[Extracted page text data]
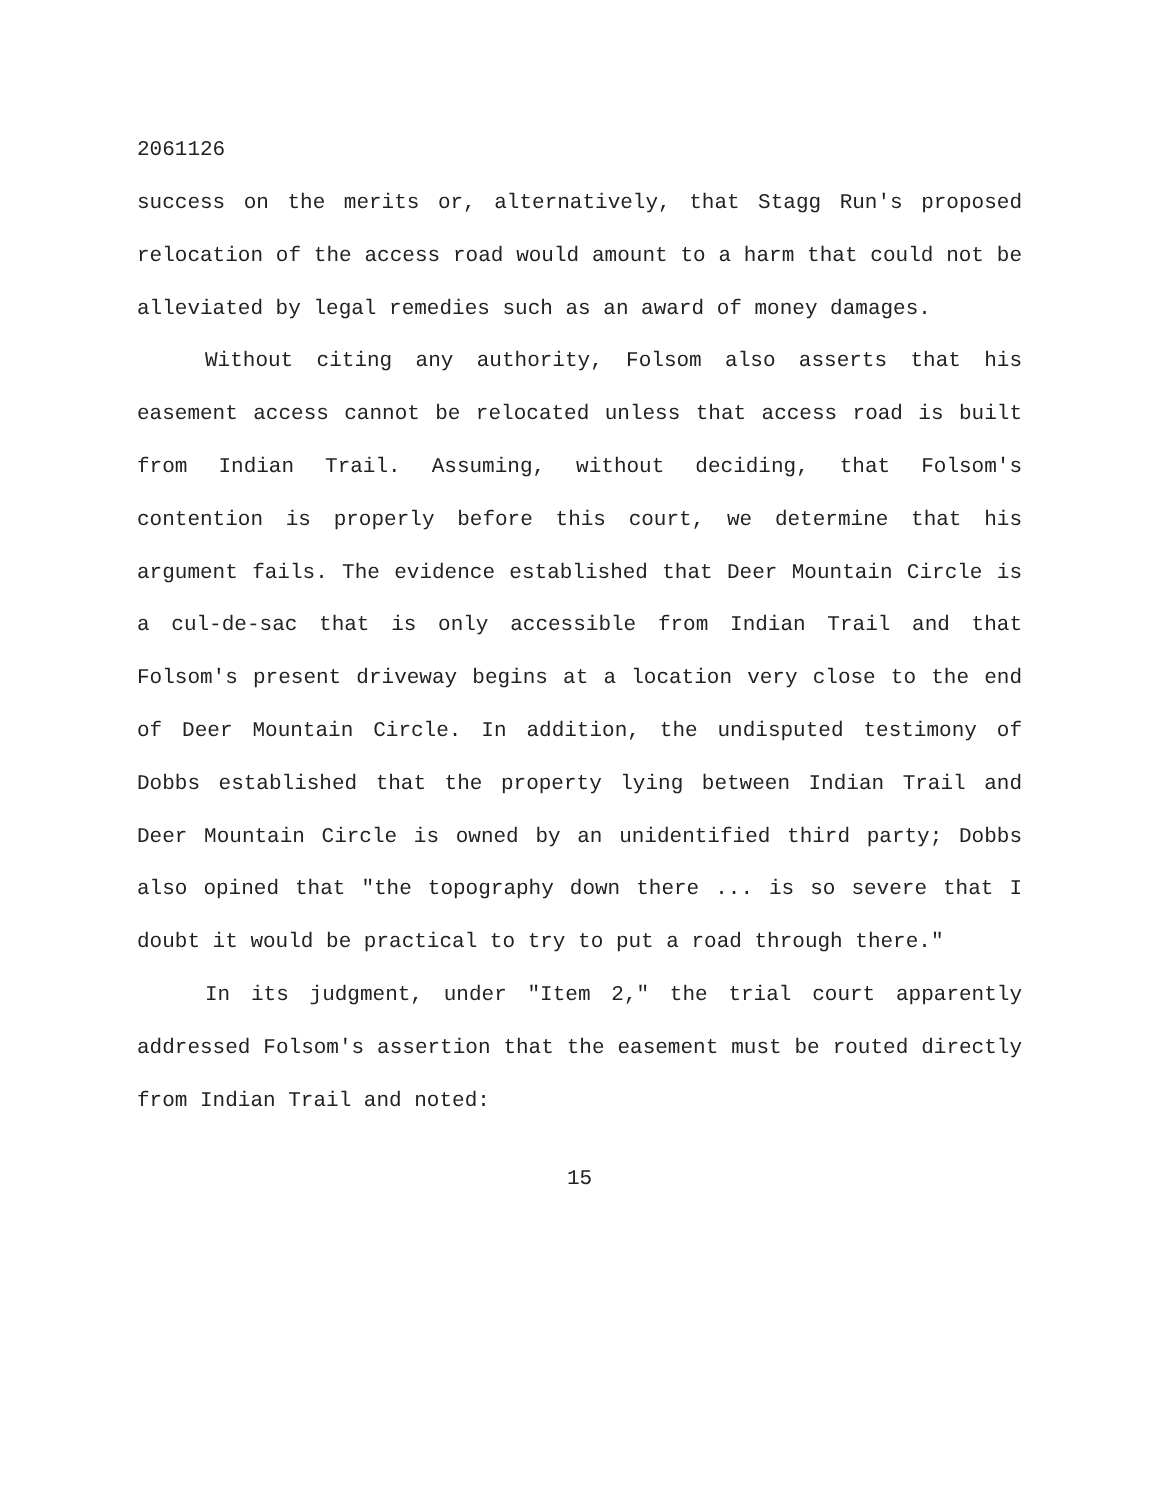2061126
success on the merits or, alternatively, that Stagg Run's proposed relocation of the access road would amount to a harm that could not be alleviated by legal remedies such as an award of money damages.
Without citing any authority, Folsom also asserts that his easement access cannot be relocated unless that access road is built from Indian Trail. Assuming, without deciding, that Folsom's contention is properly before this court, we determine that his argument fails. The evidence established that Deer Mountain Circle is a cul-de-sac that is only accessible from Indian Trail and that Folsom's present driveway begins at a location very close to the end of Deer Mountain Circle. In addition, the undisputed testimony of Dobbs established that the property lying between Indian Trail and Deer Mountain Circle is owned by an unidentified third party; Dobbs also opined that "the topography down there ... is so severe that I doubt it would be practical to try to put a road through there."
In its judgment, under "Item 2," the trial court apparently addressed Folsom's assertion that the easement must be routed directly from Indian Trail and noted:
15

### [Brief]
Could you state the number of lines above in which the word "easement" appears? Give that number by itself.

### [Output of the exercise]
2